(Records contained in a dataset)
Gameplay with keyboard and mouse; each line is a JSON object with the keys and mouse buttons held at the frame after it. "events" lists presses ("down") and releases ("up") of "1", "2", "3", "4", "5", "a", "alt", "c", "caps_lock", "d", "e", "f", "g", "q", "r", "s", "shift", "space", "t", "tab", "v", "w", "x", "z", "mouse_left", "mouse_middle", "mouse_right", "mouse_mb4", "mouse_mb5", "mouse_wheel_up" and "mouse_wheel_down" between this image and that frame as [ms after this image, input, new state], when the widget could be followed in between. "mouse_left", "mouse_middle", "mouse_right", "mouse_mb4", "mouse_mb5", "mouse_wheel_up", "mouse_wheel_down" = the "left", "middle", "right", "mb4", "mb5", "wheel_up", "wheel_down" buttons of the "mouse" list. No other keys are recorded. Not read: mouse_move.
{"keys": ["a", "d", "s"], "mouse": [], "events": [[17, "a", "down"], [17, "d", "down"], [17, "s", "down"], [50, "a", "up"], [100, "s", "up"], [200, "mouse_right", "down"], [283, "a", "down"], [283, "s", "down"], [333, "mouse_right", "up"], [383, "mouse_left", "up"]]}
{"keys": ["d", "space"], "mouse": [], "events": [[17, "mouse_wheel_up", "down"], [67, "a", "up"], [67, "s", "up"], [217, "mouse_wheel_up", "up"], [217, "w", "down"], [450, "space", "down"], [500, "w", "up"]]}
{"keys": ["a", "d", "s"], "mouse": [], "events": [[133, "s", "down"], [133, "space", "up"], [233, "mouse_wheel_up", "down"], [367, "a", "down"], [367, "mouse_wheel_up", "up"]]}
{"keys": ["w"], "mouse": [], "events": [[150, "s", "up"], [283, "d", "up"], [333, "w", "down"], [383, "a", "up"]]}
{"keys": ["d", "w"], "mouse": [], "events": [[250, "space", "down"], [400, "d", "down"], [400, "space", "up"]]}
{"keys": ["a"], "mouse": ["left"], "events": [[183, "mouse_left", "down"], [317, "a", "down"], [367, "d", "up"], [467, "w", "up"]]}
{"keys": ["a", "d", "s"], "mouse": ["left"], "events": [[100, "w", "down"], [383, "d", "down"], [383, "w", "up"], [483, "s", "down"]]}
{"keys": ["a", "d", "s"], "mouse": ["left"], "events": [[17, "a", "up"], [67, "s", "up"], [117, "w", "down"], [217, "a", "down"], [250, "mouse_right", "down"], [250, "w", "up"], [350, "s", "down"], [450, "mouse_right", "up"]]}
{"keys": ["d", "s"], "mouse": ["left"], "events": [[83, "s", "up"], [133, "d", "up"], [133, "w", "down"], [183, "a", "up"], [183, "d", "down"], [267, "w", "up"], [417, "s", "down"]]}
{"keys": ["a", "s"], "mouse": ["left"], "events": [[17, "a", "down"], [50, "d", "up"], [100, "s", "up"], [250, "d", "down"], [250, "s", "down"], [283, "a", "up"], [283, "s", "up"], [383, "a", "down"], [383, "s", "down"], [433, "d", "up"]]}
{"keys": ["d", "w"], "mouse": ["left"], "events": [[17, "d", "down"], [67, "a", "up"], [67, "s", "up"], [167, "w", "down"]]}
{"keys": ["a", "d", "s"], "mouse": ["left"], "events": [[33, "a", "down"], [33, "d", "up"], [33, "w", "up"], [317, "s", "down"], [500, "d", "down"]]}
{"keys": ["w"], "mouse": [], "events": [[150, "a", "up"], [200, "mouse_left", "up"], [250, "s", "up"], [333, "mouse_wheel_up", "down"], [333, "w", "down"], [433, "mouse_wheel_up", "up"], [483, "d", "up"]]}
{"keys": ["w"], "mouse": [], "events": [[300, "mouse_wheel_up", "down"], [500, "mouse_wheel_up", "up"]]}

ASSIGNED TASK: Exactly as shown above, write out all the records.

FINAL ANSWER:
Gameplay with keyboard and mouse; each line is a JSON object with the keys and mouse buttons held at the frame after it. "events" lists presses ("down") and releases ("up") of "1", "2", "3", "4", "5", "a", "alt", "c", "caps_lock", "d", "e", "f", "g", "q", "r", "s", "shift", "space", "t", "tab", "v", "w", "x", "z", "mouse_left", "mouse_middle", "mouse_right", "mouse_mb4", "mouse_mb5", "mouse_wheel_up" and "mouse_wheel_down" between this image and that frame as [ms after this image, input, new state], when the widget could be followed in between. "mouse_left", "mouse_middle", "mouse_right", "mouse_mb4", "mouse_mb5", "mouse_wheel_up", "mouse_wheel_down" = the "left", "middle", "right", "mb4", "mb5", "wheel_up", "wheel_down" buttons of the "mouse" list. No other keys are recorded. Not read: mouse_move.
{"keys": ["a", "d", "s"], "mouse": [], "events": [[17, "a", "down"], [17, "d", "down"], [17, "s", "down"], [50, "a", "up"], [100, "s", "up"], [200, "mouse_right", "down"], [283, "a", "down"], [283, "s", "down"], [333, "mouse_right", "up"], [383, "mouse_left", "up"]]}
{"keys": ["d", "space"], "mouse": [], "events": [[17, "mouse_wheel_up", "down"], [67, "a", "up"], [67, "s", "up"], [217, "mouse_wheel_up", "up"], [217, "w", "down"], [450, "space", "down"], [500, "w", "up"]]}
{"keys": ["a", "d", "s"], "mouse": [], "events": [[133, "s", "down"], [133, "space", "up"], [233, "mouse_wheel_up", "down"], [367, "a", "down"], [367, "mouse_wheel_up", "up"]]}
{"keys": ["w"], "mouse": [], "events": [[150, "s", "up"], [283, "d", "up"], [333, "w", "down"], [383, "a", "up"]]}
{"keys": ["d", "w"], "mouse": [], "events": [[250, "space", "down"], [400, "d", "down"], [400, "space", "up"]]}
{"keys": ["a"], "mouse": ["left"], "events": [[183, "mouse_left", "down"], [317, "a", "down"], [367, "d", "up"], [467, "w", "up"]]}
{"keys": ["a", "d", "s"], "mouse": ["left"], "events": [[100, "w", "down"], [383, "d", "down"], [383, "w", "up"], [483, "s", "down"]]}
{"keys": ["a", "d", "s"], "mouse": ["left"], "events": [[17, "a", "up"], [67, "s", "up"], [117, "w", "down"], [217, "a", "down"], [250, "mouse_right", "down"], [250, "w", "up"], [350, "s", "down"], [450, "mouse_right", "up"]]}
{"keys": ["d", "s"], "mouse": ["left"], "events": [[83, "s", "up"], [133, "d", "up"], [133, "w", "down"], [183, "a", "up"], [183, "d", "down"], [267, "w", "up"], [417, "s", "down"]]}
{"keys": ["a", "s"], "mouse": ["left"], "events": [[17, "a", "down"], [50, "d", "up"], [100, "s", "up"], [250, "d", "down"], [250, "s", "down"], [283, "a", "up"], [283, "s", "up"], [383, "a", "down"], [383, "s", "down"], [433, "d", "up"]]}
{"keys": ["d", "w"], "mouse": ["left"], "events": [[17, "d", "down"], [67, "a", "up"], [67, "s", "up"], [167, "w", "down"]]}
{"keys": ["a", "d", "s"], "mouse": ["left"], "events": [[33, "a", "down"], [33, "d", "up"], [33, "w", "up"], [317, "s", "down"], [500, "d", "down"]]}
{"keys": ["w"], "mouse": [], "events": [[150, "a", "up"], [200, "mouse_left", "up"], [250, "s", "up"], [333, "mouse_wheel_up", "down"], [333, "w", "down"], [433, "mouse_wheel_up", "up"], [483, "d", "up"]]}
{"keys": ["w"], "mouse": [], "events": [[300, "mouse_wheel_up", "down"], [500, "mouse_wheel_up", "up"]]}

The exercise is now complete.